THE MOODY BLUES : HALL OF FAME - LIVE FROM THE ROYAL ALBERT HALL
Label : Image Entertainment
Release Year : 2000
Recording Date : May 1, 2000
Venue : The Royal Albert Hall, London, UK
Running Time : 81 minutes
NTSC : 4:3
Review (AllMusic) : The Moody Blues, who avoided releasing a live album of any kind for the first decade of their existence, when they were a thoroughly contemporary act selling millions of records, have now regaled listeners with not one, but two official concert releases, accompanied by video/DVD issues of both performances. Hall of Fame: Live From Royal Albert Hall, like its predecessor, Live at Red Rocks, features the band accompanied by a full orchestra and augmented by a second drummer (Gordon Marshall) and two keyboard players with a pair of backup singers. Produced and directed by Miles Copeland, Lionel Schaen, and Andy Harcott, the video is actually quite fine and unexpectedly lively, coming from this band, which is nothing if not a known (and familiar) quantity 25-plus years into their history; the visuals are not only lively and graceful, but downright acrobatic in their shifts of angle and their editing, and the result is the better of the two concert videos by this band. Indeed, it's a testament to their power and the exquisite surroundings they're given here that even the material off of their then-latest album, Strange Times, comes off as exciting and bracing musically. That album provides a trio of new songs at this show, though the bulk of the proceedings are made up of the group's best-known '60s, '70s, and '80s songs. They add some unexpected fervor to "Legend of a Mind" and, even in the cavernous surroundings of Royal Albert Hall, manage to bring out the instrumental textures on "Ride My See-Saw" - indeed, this show is so well-recorded that the renditions here of "Your Wildest Dreams" and "I Know You're out There Somewhere" are superior to the original studio versions in presence and immediacy.

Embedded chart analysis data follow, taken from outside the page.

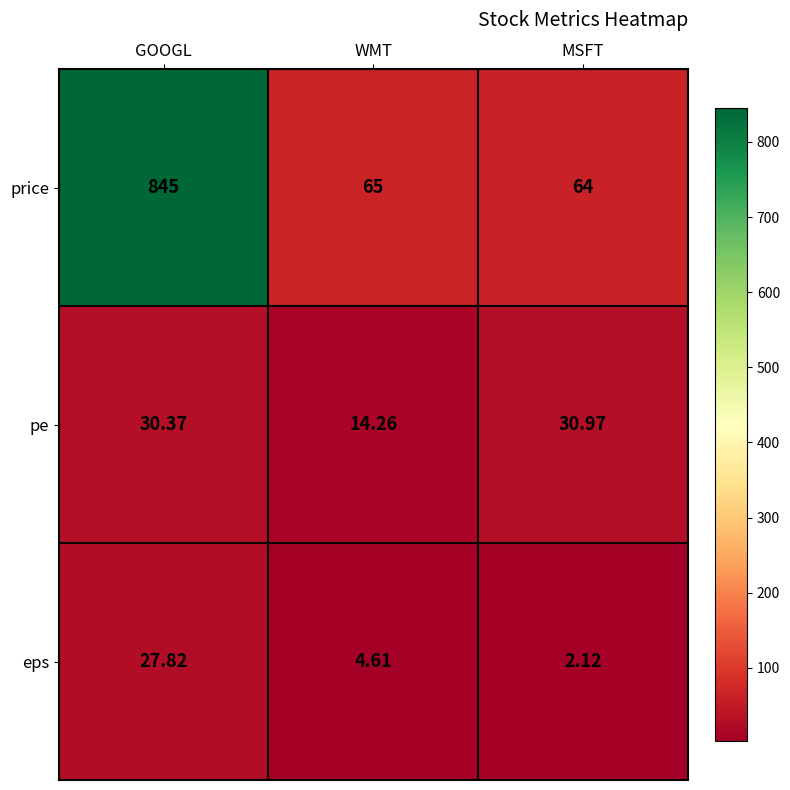

At which category is the sum across all series the highest?

GOOGL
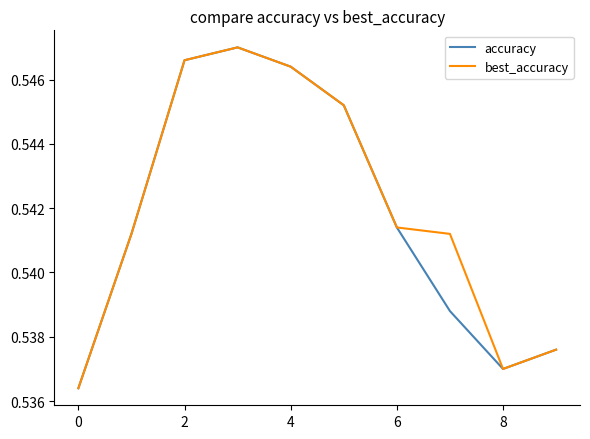

Which series has the largest range (max minus min)?

accuracy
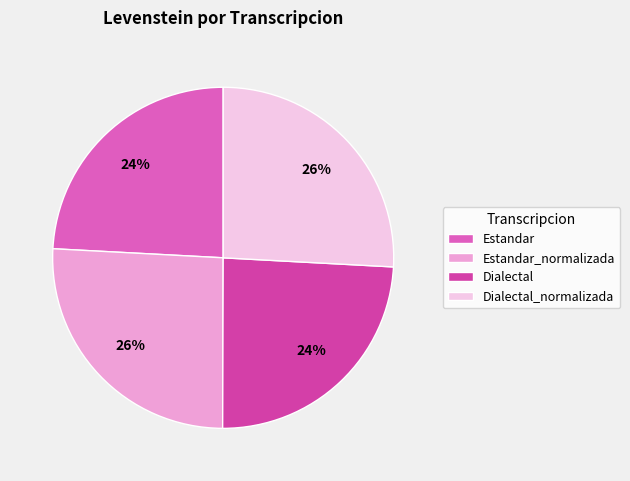

True or false: Estandar accounts for 33% of the total.

False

Review (Amazon) : With graying baby boomers becoming key underwriters of viewer-supported television, a staid Public Broadcasting System grudgingly acknowledged the existence of rock & roll in the 1990s. The Moody Blues, via their somewhat heavy-handed, 1993 concert video A Night at Red Rocks, were among the first Woodstock generation acts to end up in constant rotation during affiliate pledge drives. The band's PBS follow-up, Hall of Fame, is an improvement overall. Taped at London's Royal Albert Hall early in 2000, the Moodies' more freewheeling performance this time mixes satisfying selections from their catalogue of hits from 1968 to 1972 with a few Top 40 entries released in the late '80s ("I Know You're Out There Somewhere," "Your Wildest Dreams"). The sheer pleasure of watching the core quartet of Ray Thomas, Justin Hayward, John Lodge, and Graeme Edge ease their way into Mellotron masterpieces from Days of Future Passed, as well as the trippy curiosity of "Legend of a Mind" and the dizzying pop mutations of "Ride My See-Saw," is a study in grace. Backed by the once-fictional London Festival Orchestra (credited as a key musical collaborator on Days), the band eschews grandiosity for a pointed but delicate yearning, and whips up its typically stately tone of cosmic romanticism. The frenzied joy of a mixed-age audience brings smiles to the Moodies' faces and a sometimes-unexpected vigor to their vocals-catch Ray Thomas's booming "Welllll!" during every chorus of "I'm Just a Singer (In a Rock and Roll Band)"-which helps to make this program a treat to watch repeatedly.